■ Stated exercise ■
Convert the lines below into a JSON list of strings, one string per line, and leave out any blank lines.

■ Raw records ■
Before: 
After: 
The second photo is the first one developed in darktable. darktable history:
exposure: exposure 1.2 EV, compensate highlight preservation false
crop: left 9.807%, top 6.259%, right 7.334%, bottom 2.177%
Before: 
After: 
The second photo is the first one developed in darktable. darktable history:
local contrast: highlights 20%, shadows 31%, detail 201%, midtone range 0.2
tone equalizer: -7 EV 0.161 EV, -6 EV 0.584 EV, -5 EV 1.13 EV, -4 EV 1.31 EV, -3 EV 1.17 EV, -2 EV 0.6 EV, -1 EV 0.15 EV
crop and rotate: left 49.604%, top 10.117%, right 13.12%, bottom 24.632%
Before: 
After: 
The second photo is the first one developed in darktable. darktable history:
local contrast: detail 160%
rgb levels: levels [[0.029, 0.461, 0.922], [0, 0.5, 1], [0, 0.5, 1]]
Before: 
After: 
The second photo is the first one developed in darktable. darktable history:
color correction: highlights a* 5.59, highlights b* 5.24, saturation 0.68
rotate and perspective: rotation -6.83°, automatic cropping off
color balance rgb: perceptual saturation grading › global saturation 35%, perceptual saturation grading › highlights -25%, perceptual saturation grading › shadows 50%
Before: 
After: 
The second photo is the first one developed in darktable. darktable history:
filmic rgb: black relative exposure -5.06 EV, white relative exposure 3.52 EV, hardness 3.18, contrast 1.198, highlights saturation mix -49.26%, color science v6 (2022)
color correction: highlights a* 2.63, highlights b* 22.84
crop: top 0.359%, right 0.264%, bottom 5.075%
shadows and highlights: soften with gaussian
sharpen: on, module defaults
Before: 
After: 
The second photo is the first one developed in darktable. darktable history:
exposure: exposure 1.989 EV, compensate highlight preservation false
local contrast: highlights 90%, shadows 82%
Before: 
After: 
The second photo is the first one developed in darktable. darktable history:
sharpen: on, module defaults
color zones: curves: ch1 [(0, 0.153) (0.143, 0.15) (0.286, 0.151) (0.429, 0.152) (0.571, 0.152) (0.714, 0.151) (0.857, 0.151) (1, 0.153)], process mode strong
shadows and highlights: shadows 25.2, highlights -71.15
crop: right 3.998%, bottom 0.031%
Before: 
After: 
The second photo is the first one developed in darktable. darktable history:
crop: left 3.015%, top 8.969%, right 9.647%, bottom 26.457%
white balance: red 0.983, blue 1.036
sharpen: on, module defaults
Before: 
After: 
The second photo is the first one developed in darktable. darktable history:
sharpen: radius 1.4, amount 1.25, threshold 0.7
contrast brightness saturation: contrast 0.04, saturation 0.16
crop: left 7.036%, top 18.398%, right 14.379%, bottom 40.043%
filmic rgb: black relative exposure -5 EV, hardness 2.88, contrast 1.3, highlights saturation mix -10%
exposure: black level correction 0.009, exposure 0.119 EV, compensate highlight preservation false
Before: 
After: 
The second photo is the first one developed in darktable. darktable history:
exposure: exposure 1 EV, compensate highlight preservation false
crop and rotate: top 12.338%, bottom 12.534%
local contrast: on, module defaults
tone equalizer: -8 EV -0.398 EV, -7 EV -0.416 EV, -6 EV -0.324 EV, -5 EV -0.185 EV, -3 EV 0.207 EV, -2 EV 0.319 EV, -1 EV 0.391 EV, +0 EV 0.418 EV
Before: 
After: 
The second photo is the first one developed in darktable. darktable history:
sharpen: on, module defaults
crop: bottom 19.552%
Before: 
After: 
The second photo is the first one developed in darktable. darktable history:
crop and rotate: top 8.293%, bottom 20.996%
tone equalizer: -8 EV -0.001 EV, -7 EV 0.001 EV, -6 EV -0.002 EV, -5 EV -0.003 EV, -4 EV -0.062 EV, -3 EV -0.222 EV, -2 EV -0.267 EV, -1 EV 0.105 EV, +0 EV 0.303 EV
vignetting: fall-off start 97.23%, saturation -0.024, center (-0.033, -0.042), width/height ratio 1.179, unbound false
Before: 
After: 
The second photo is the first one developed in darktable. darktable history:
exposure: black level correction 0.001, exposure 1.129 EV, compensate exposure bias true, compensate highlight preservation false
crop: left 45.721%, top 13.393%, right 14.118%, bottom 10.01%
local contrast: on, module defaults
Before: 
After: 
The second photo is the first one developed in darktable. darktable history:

■ Written response ■
[
  "Before: ",
  "After: ",
  "The second photo is the first one developed in darktable. darktable history:",
  "exposure: exposure 1.2 EV, compensate highlight preservation false",
  "crop: left 9.807%, top 6.259%, right 7.334%, bottom 2.177%",
  "Before: ",
  "After: ",
  "The second photo is the first one developed in darktable. darktable history:",
  "local contrast: highlights 20%, shadows 31%, detail 201%, midtone range 0.2",
  "tone equalizer: -7 EV 0.161 EV, -6 EV 0.584 EV, -5 EV 1.13 EV, -4 EV 1.31 EV, -3 EV 1.17 EV, -2 EV 0.6 EV, -1 EV 0.15 EV",
  "crop and rotate: left 49.604%, top 10.117%, right 13.12%, bottom 24.632%",
  "Before: ",
  "After: ",
  "The second photo is the first one developed in darktable. darktable history:",
  "local contrast: detail 160%",
  "rgb levels: levels [[0.029, 0.461, 0.922], [0, 0.5, 1], [0, 0.5, 1]]",
  "Before: ",
  "After: ",
  "The second photo is the first one developed in darktable. darktable history:",
  "color correction: highlights a* 5.59, highlights b* 5.24, saturation 0.68",
  "rotate and perspective: rotation -6.83°, automatic cropping off",
  "color balance rgb: perceptual saturation grading › global saturation 35%, perceptual saturation grading › highlights -25%, perceptual saturation grading › shadows 50%",
  "Before: ",
  "After: ",
  "The second photo is the first one developed in darktable. darktable history:",
  "filmic rgb: black relative exposure -5.06 EV, white relative exposure 3.52 EV, hardness 3.18, contrast 1.198, highlights saturation mix -49.26%, color science v6 (2022)",
  "color correction: highlights a* 2.63, highlights b* 22.84",
  "crop: top 0.359%, right 0.264%, bottom 5.075%",
  "shadows and highlights: soften with gaussian",
  "sharpen: on, module defaults",
  "Before: ",
  "After: ",
  "The second photo is the first one developed in darktable. darktable history:",
  "exposure: exposure 1.989 EV, compensate highlight preservation false",
  "local contrast: highlights 90%, shadows 82%",
  "Before: ",
  "After: ",
  "The second photo is the first one developed in darktable. darktable history:",
  "sharpen: on, module defaults",
  "color zones: curves: ch1 [(0, 0.153) (0.143, 0.15) (0.286, 0.151) (0.429, 0.152) (0.571, 0.152) (0.714, 0.151) (0.857, 0.151) (1, 0.153)], process mode strong",
  "shadows and highlights: shadows 25.2, highlights -71.15",
  "crop: right 3.998%, bottom 0.031%",
  "Before: ",
  "After: ",
  "The second photo is the first one developed in darktable. darktable history:",
  "crop: left 3.015%, top 8.969%, right 9.647%, bottom 26.457%",
  "white balance: red 0.983, blue 1.036",
  "sharpen: on, module defaults",
  "Before: ",
  "After: ",
  "The second photo is the first one developed in darktable. darktable history:",
  "sharpen: radius 1.4, amount 1.25, threshold 0.7",
  "contrast brightness saturation: contrast 0.04, saturation 0.16",
  "crop: left 7.036%, top 18.398%, right 14.379%, bottom 40.043%",
  "filmic rgb: black relative exposure -5 EV, hardness 2.88, contrast 1.3, highlights saturation mix -10%",
  "exposure: black level correction 0.009, exposure 0.119 EV, compensate highlight preservation false",
  "Before: ",
  "After: ",
  "The second photo is the first one developed in darktable. darktable history:",
  "exposure: exposure 1 EV, compensate highlight preservation false",
  "crop and rotate: top 12.338%, bottom 12.534%",
  "local contrast: on, module defaults",
  "tone equalizer: -8 EV -0.398 EV, -7 EV -0.416 EV, -6 EV -0.324 EV, -5 EV -0.185 EV, -3 EV 0.207 EV, -2 EV 0.319 EV, -1 EV 0.391 EV, +0 EV 0.418 EV",
  "Before: ",
  "After: ",
  "The second photo is the first one developed in darktable. darktable history:",
  "sharpen: on, module defaults",
  "crop: bottom 19.552%",
  "Before: ",
  "After: ",
  "The second photo is the first one developed in darktable. darktable history:",
  "crop and rotate: top 8.293%, bottom 20.996%",
  "tone equalizer: -8 EV -0.001 EV, -7 EV 0.001 EV, -6 EV -0.002 EV, -5 EV -0.003 EV, -4 EV -0.062 EV, -3 EV -0.222 EV, -2 EV -0.267 EV, -1 EV 0.105 EV, +0 EV 0.303 EV",
  "vignetting: fall-off start 97.23%, saturation -0.024, center (-0.033, -0.042), width/height ratio 1.179, unbound false",
  "Before: ",
  "After: ",
  "The second photo is the first one developed in darktable. darktable history:",
  "exposure: black level correction 0.001, exposure 1.129 EV, compensate exposure bias true, compensate highlight preservation false",
  "crop: left 45.721%, top 13.393%, right 14.118%, bottom 10.01%",
  "local contrast: on, module defaults",
  "Before: ",
  "After: ",
  "The second photo is the first one developed in darktable. darktable history:"
]